Michael Bloomberg’s passionate defense of the NYPD this week has in many ways been his finest hour. Unfortunately, it has also exposed a key vulnerability for the city’s future: The one politician willing to offer an unapologetic defense of policies that have made New York the safest big US city won’t be mayor much longer.

At the outset of this year’s mayoral race, we had hopes for Speaker Chris Quinn when, after meeting with Commissioner Ray Kelly, she said she would keep him as police chief if she is elected. Now she, too, has surrendered, by backing legislation for an inspector general that would second-guess the police. In so doing, she has also created an opening for a candidate with backbone.

That candidate will not come from any of Quinn’s rivals in the Democratic Party. Though few are willing to oppose stop-question-frisk outright — Comptroller John Liu is virtually alone in his call to scrap the program completely — most have taken Quinn’s cheap out: supporting “reforms” that would in fact strangle the program and threaten the progress on crime.

The context is important, too. For these calls for “reform” occur as the same federal judge who has ruled against the police before is now set to do so again in a case that might make the stop-and-frisk debate moot.

They also come as radical voices in the Democratic Party are doing their part to discredit the program by suggesting that the cops or Commissioner Kelly are racist.

That leaves the Republicans. Unfortunately, though GOP candidates are stronger on this than the Democrats, their support remains tepid. Those who think that characterization unfair should compare the remarks of any of the GOP candidates on stop-and-frisk to what Mayor Bloomberg has been saying.

All seem to have bought into the idea that the program needs to be changed. At a candidates forum this month, for example, John Catsimatidis said, “God bless our police department” — but went on to suggest a rating system that would prohibit cops who didn’t score well from stopping and frisking suspects.

Former MTA chairman Joe Lhota likewise endorsed the concept of stop-and-frisk but added that we need to “control it” and “regulate” it.

To his credit, Lhota yesterday stressed his commitment to erasing “the misinformation about this successful tool.” He further reiterated his opposition to appointing an inspector general. Even so, he’s yet to reflect Bloomberg’s level of passionate support.

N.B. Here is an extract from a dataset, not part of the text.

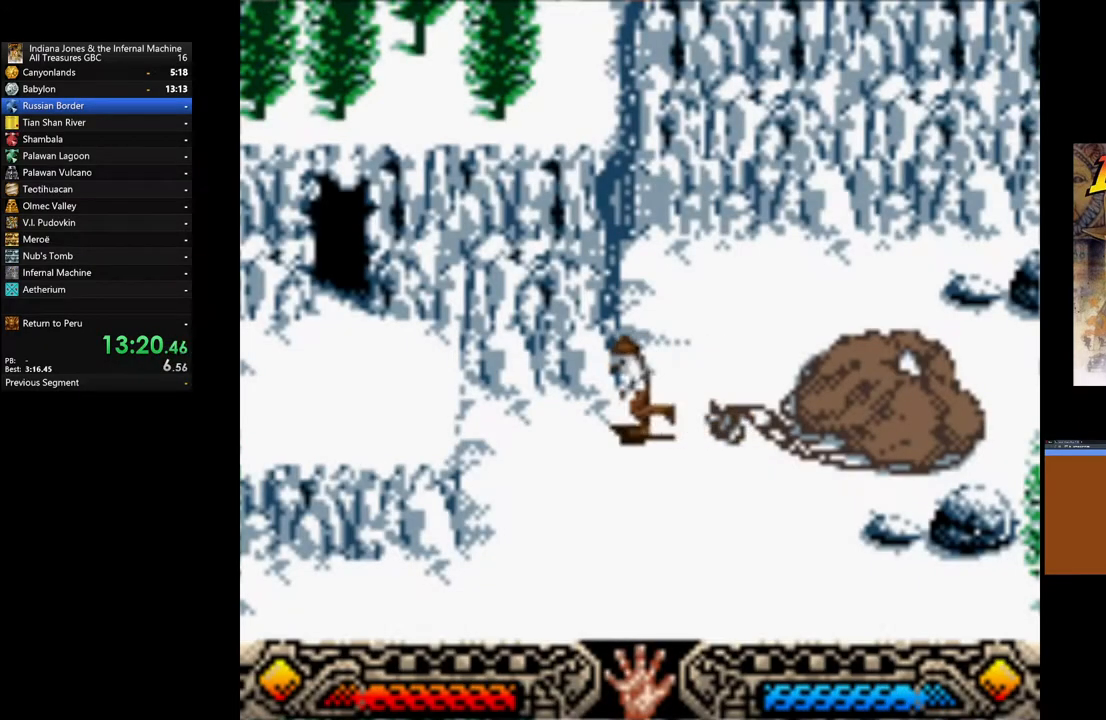
{"buttons": ["B"], "left_stick": "left", "right_stick": "center", "events": [[183, "B", "down"]]}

Yes, even the best of policies can be improved, in the same way that Mayor Bloomberg improved on the crime-fighting legacy of Rudy Giuliani.

At the same time, the NYPD has already shown itself responsive to calls for real reform: Last year, for example, Kelly introduced a range of steps to improve the program, and just this month, a department memo called for greater documentation of all stops — none of which has satisfied the critics.

At this critical moment, what New York needs is a politician willing to separate from the pack with a full-throated defense of stop-and-frisk that speaks to two truths: first, that it is saving lives, especially of the city’s minority citizens; and second, that many who pretend to want only to “reform” the program really won’t be satisfied until they gut it.